Hell breaks loose today. For a couple of weeks, 14.700 athletes are competing in 26 Olympic Sports and 20 Paralympic Sports, in front of 21.000 journalists and over 10.8 million ticket-holders. After tennis in Wimbledon, and the Tour de France, the Olympic Games are going to aggressively take over, cannibalizing most media coverage for the time to come.
Global top sport is our panem et circenses, our bread and games; London is our Coliseum. Old gladiators will falter, new young wolves will eagerly struggle for world domination, most will fail miserably. Cheaters will be publicly lynched, superheroes will be born overnight, and humanity is hoping for some serious drama and catharsis.
The Games are heaven for the sports lover, but a nightmare for someone who is not interested. But fan or not, you will experience the 2012 London Games. Sweaty, good looking youngsters will be all over screens, radio waves and social media channels. Infographics will total the medals per country, color and gender ; 3D boosted graphs will show how humanity just got faster, stronger, better and generally enhanced.

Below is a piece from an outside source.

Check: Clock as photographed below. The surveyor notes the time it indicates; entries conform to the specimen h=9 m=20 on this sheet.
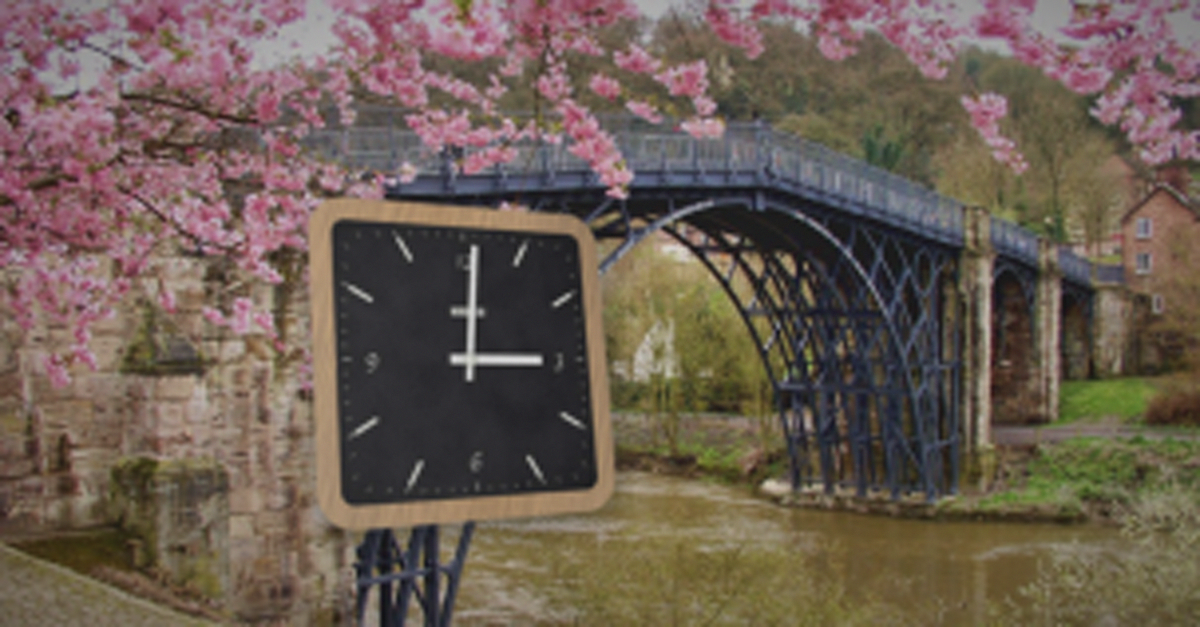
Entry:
h=3 m=1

While all media are competing for their share of the cake, it is already apparent that the big media winner of these games is going to be Twitter. True, TV is still the old and uncontested King of Games. But Twitter moves in for Olympic gold. Tweets can be shot from the hip, while mobile: it’s lightning fast, lovely short. For weeks teams, athletes and sport influencers have been polishing up their twitter channels, and established twitter rules and protocols. London is ready for a media war, and the weapon of choice is Twitter.
The first human casualty was already sent home in a virtual bodybag: Greek triple-jumper Voula Papachristou was ejected from the Greek Olympic team for a bad racist joke. The Hellenic Olympic Committee said through AP that Papachristou was “placed outside the Olympic team for statements on Twitter contrary to the values and ideas of the Olympic movement.” Isidoros Kouvelos, head of Greece’s Olympic mission, added, “We are not here just to get medals, but to promote the Olympic ideals, to show our character. It’s the same as violating fair play.”
Twitter is deeply entwined in the Olympic 2012 fabric, proving Twitter CEO Costolo right in his endeavors to position it more as a platform than as a service, with a special focus on events and gatherings. Costolo positions his Twitter as the ideal social platform to make an offline event vibratingly live online. The Twitter buzz around the Olympic Games will be one of the proof points for Twitters current valuation of over 8.5 billion dollar. The stream of tweets that will be generated during the Games puts the San Francisco based company in direct competition with all other media companies. Twitter certainly getting a big part of the coverage will push advertisers and marketers into looking at the former micro blogging service in a very different way. Proven reach, engagement and readership can and will be cashed in hard marketing dollars. “We don’t have any problem, we don’t think, monetizing Twitter. Period,” Dirk Costolo said to the Wall Street Journal.
While the Twitter Golden boys dream of cash, the Olympic athletes dream of gold. But their lives just got more complicated. Before, you had to jump far, run hard, fly high and be able to playback your national anthem with a misty smile. Now you also need to Tweet well. Coaches, journalists and decision makers are analyzing tweets, and if they do not like what they read, there will be hell to pay.